Eugene Kaspersky: “Precisamos de hackers para nos defender”

BRUNO FERRARI

Até o fim do século XX, a lógica das guerras era a mesma: quem tinha o exército mais poderoso e mais dinheiro para comprar armas saía vencedor. O desenvolvimento tecnológico e a dependência digital das nações mudaram esse cenário. “A informação hoje vale muito mais do que exércitos ou dinheiro.” Quem garante é Eugene Kaspersky, um russo de 45 anos formado nos anos 80 numa escola de segurança da informação copatrocinada pela KGB e pelo Ministério da Defesa da Rússia. Em 1997, fundou sua própria empresa de segurança. No ano passado, venceu o maior desafio de sua carreira. Ajudou a encontrar uma vacina para o vírus Stuxnet, considerado um marco na ciberguerra.

QUEM É
Especialista em segurança da informação, fundador da Kaspersky Lab, uma das principais empresas de antivírus do mundo

O QUE FEZ
Ajudou a identificar o Stuxnet, o vírus que atacou as usinas nucleares iranianas em 2010

ÉPOCA – Que riscos corremos?
Eugene Kaspersky – Há cibercriminosos que invadem sites de empresas ou de governos para roubar informações, e hacktivistas, como o LulzSec e o Anonymous. E há um terceiro grupo, mais perigoso. São os desenvolvedores de vírus como o Stuxnet, criados para a sabotagem industrial. O Stuxnet é o vírus mais complexo e poderoso já desenvolvido. Tinha como alvo específico usinas nucleares do Irã. Ele exigiu milhões de dólares em investimentos. Foi feito por pessoas tecnicamente muito avançadas e com acesso a um volume grande de informações. Algo que só um governo poderia financiar. Depois dele, a cibersegurança virou prioridade nos departamentos de defesa dos Estados. Ao mesmo tempo que grupos antigovernos encontraram uma nova arma para atacar seus alvos.

ÉPOCA – Como nos defenderemos?
Kaspersky – Os governos precisam ter um plano nacional de segurança tecnológica. As agências de segurança devem investir em profissionais mais qualificados para defender suas redes. E onde encontrar essas pessoas? Os governos precisam investigar os recentes ataques e eventualmente punir os responsáveis. Mas o principal é construir uma estrutura leal de defensores. Grupos hacktivistas como o Anonymous e o LulzSec são as melhores fontes para buscar esse profissional. Os ataques recentes mostraram que a infraestrutura dos países é ruim. Mas ainda temos tempo para resolver.

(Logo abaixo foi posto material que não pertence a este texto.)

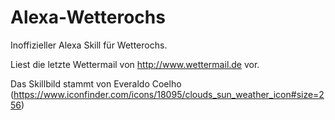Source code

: # Alexa-Wetterochs
Inoffizieller Alexa Skill für Wetterochs.  

Liest die letzte Wettermail von http://www.wettermail.de vor.

Das Skillbild stammt von Everaldo Coelho (https://www.iconfinder.com/icons/18095/clouds_sun_weather_icon#size=256)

ÉPOCA – Quem está mais vulnerável?
Kaspersky – As nações democráticas, muito dependentes de sua infraestrutura digital: Estados Unidos, Canadá, Europa, Japão, Austrália, Israel entre outros. Já países como a China são menos vulneráveis porque possuem sua própria fronteira tecnológica. Como é tudo controlado, eles poderiam tecnicamente “fechar” o país em caso de um ataque. Por um lado, é um posicionamento que impede a livre circulação de informações na internet. Por outro, é uma forma de manter sua rede mais protegida.

ÉPOCA – A ciberguerra fará vítimas humanas?
Kaspersky – Já fez. Foram ataques não planejados para fazer vítimas humanas, mas que acabaram indiretamente matando pessoas. Em agosto de 2003, mais de 150 pessoas morreram na queda de um avião em Madri. A perícia identificou que a razão dessa catástrofe seria um problema técnico no avião. Esse problema não foi reconhecido pelos engenheiros porque os computadores estavam infectados por um vírus. E eu tenho a impressão que no futuro teremos mais cenários como esse.